◆ Texto para análise
※

WhatsAppertos digitais

Pretendo aqui fechar a trilogia sobre minha experiência nos encontros à distância em geral, durante as oficinas literárias em particular. Relembrando, a primeira foi “De cem em sem” e a segunda “Um fundão incontrolável”. De alguma forma, são textos que dialogam com as demais rotinas de ensino remoto, home office ou qualquer GT teleguiado – respeitando as particularidades, é claro. Hoje, vamos falar sobre a impossibilidade cabal de organização de um debate lógico através de um grupo de WhatsApp. O quê: você consegue? Duvido! Já é difícil entre dois e, quanto maior o número de componentes, minhas vivências indicam que o caos sobe em escala exponencial.

※

◆ Tarefas a realizar
(1) Qual é o título da segunda parte da trilogia mencionada no texto?
(2) Transcreva do texto tudo o que vai de "Pretendo aqui fechar" até "em escala exponencial.".
Os dados não são usados em nenhuma destas tarefas.

◆ Dados
※

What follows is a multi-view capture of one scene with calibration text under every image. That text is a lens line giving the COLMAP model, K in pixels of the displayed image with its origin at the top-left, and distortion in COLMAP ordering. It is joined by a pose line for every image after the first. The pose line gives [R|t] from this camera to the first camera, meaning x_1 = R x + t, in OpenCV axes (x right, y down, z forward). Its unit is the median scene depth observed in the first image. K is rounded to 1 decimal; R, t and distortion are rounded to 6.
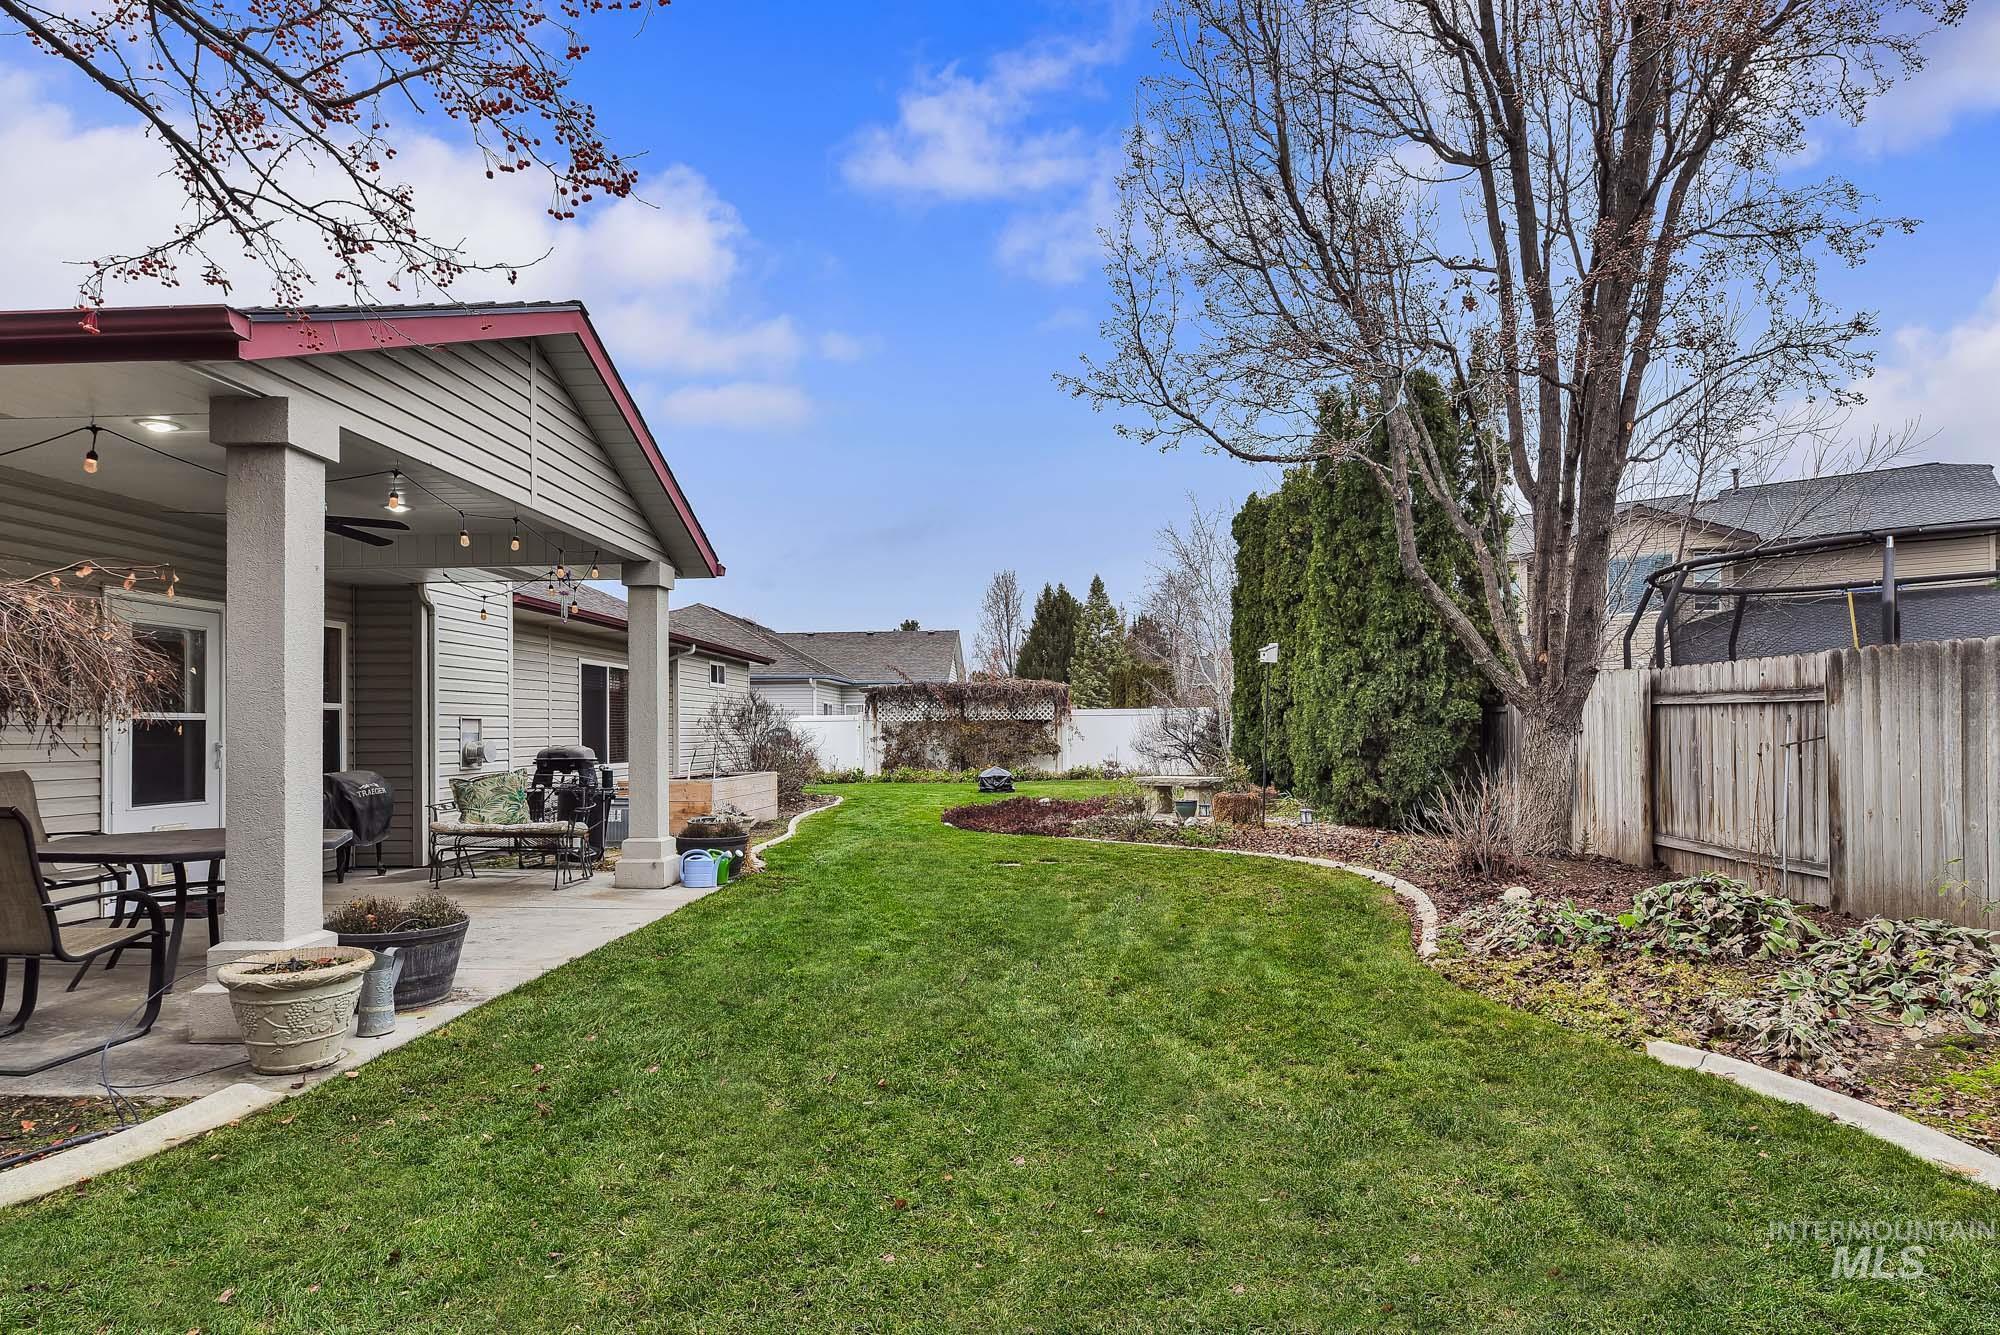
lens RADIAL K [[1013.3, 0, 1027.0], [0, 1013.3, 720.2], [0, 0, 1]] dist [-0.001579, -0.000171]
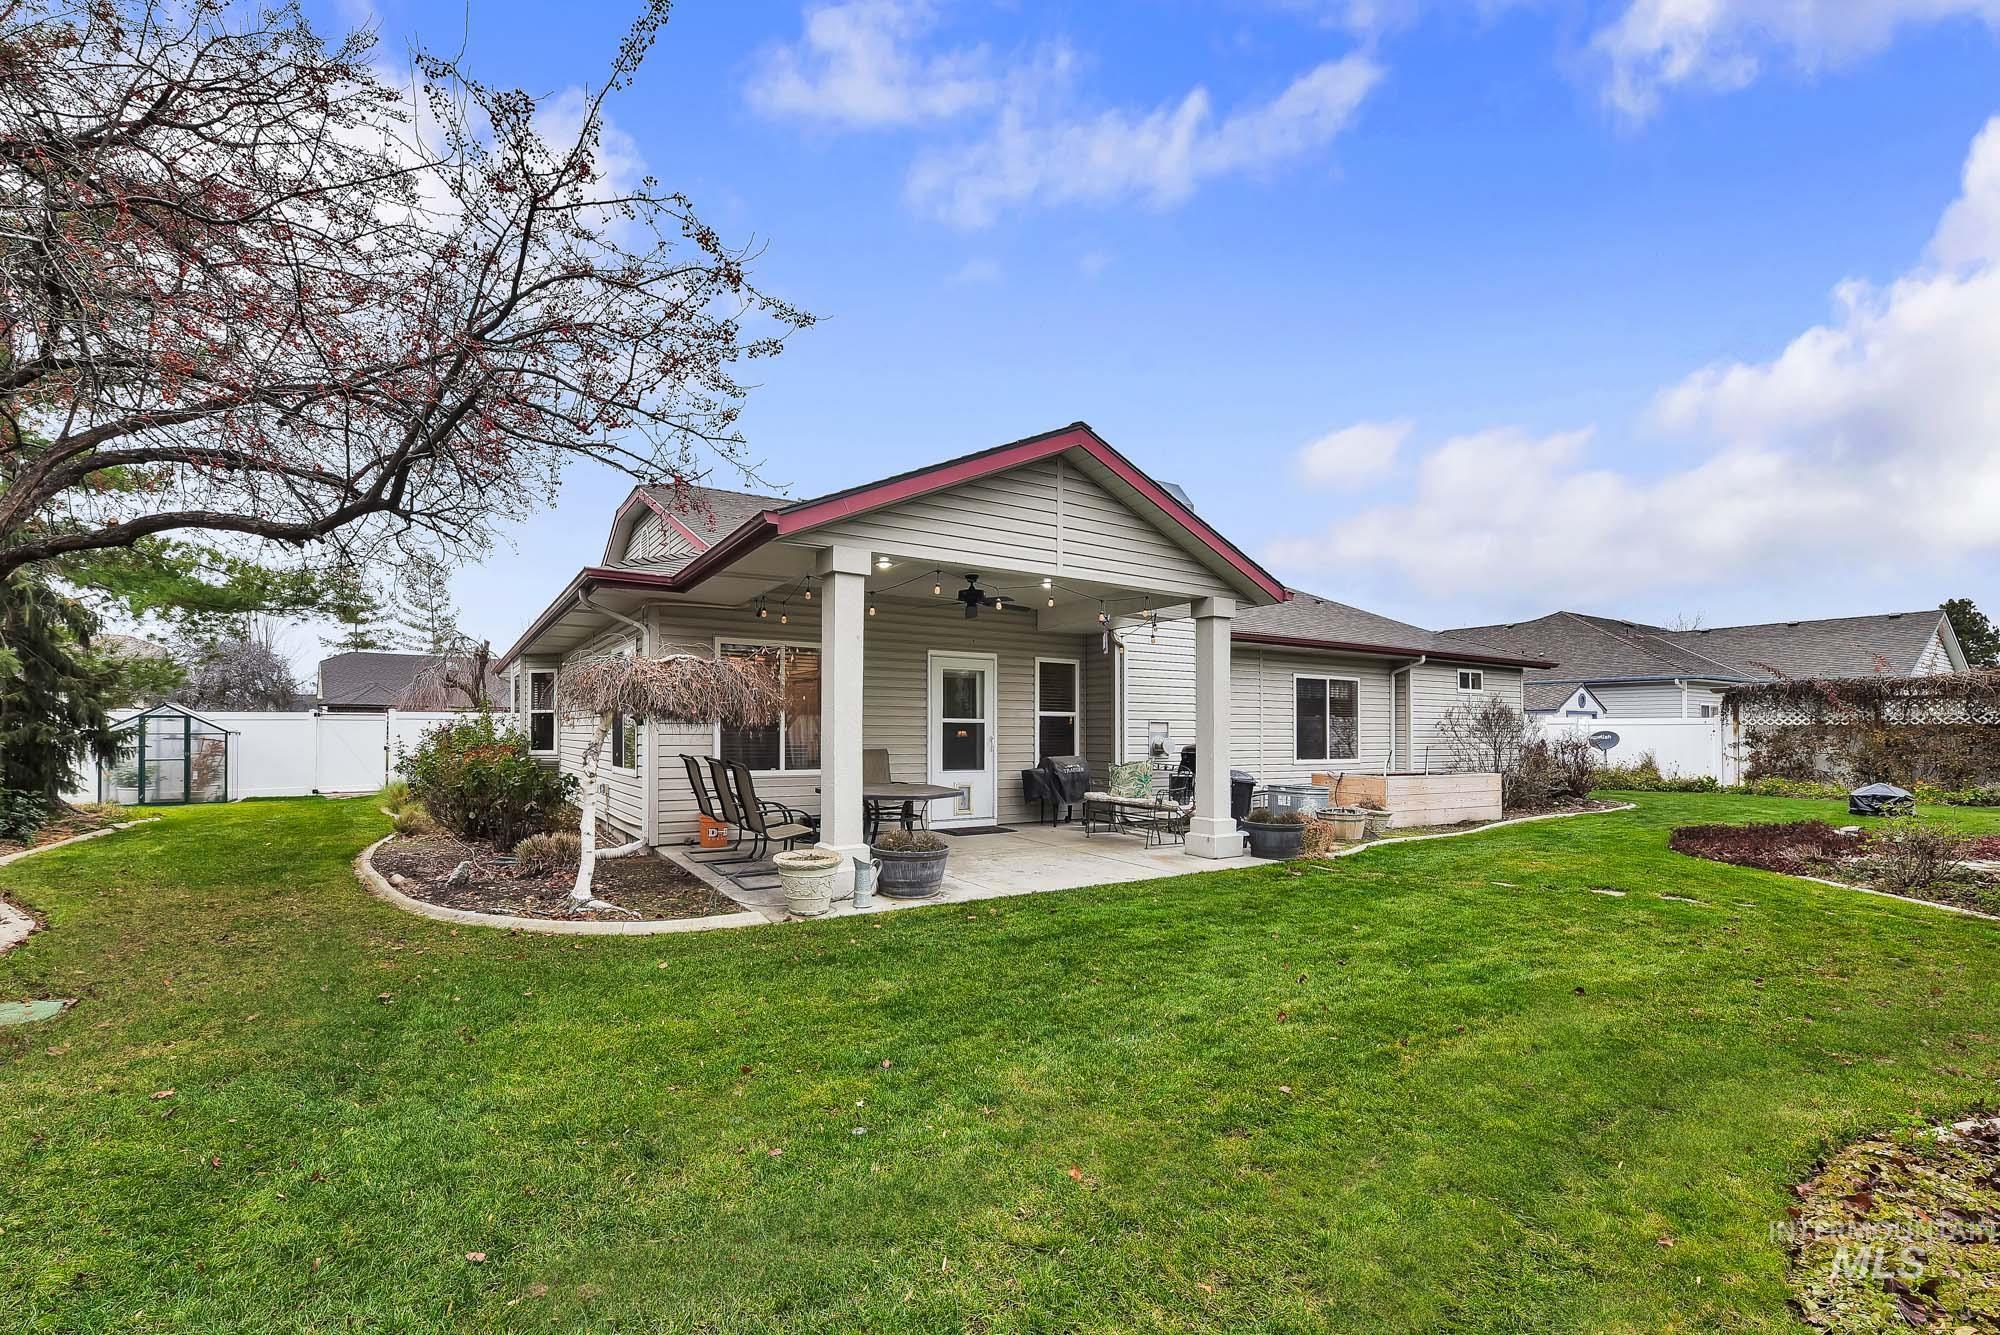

※

◆ Respostas esperadas
(1) “Um fundão incontrolável”.

(2)
Pretendo aqui fechar a trilogia sobre minha experiência nos encontros à distância em geral, durante as oficinas literárias em particular. Relembrando, a primeira foi “De cem em sem” e a segunda “Um fundão incontrolável”. De alguma forma, são textos que dialogam com as demais rotinas de ensino remoto, home office ou qualquer GT teleguiado – respeitando as particularidades, é claro. Hoje, vamos falar sobre a impossibilidade cabal de organização de um debate lógico através de um grupo de WhatsApp. O quê: você consegue? Duvido! Já é difícil entre dois e, quanto maior o número de componentes, minhas vivências indicam que o caos sobe em escala exponencial.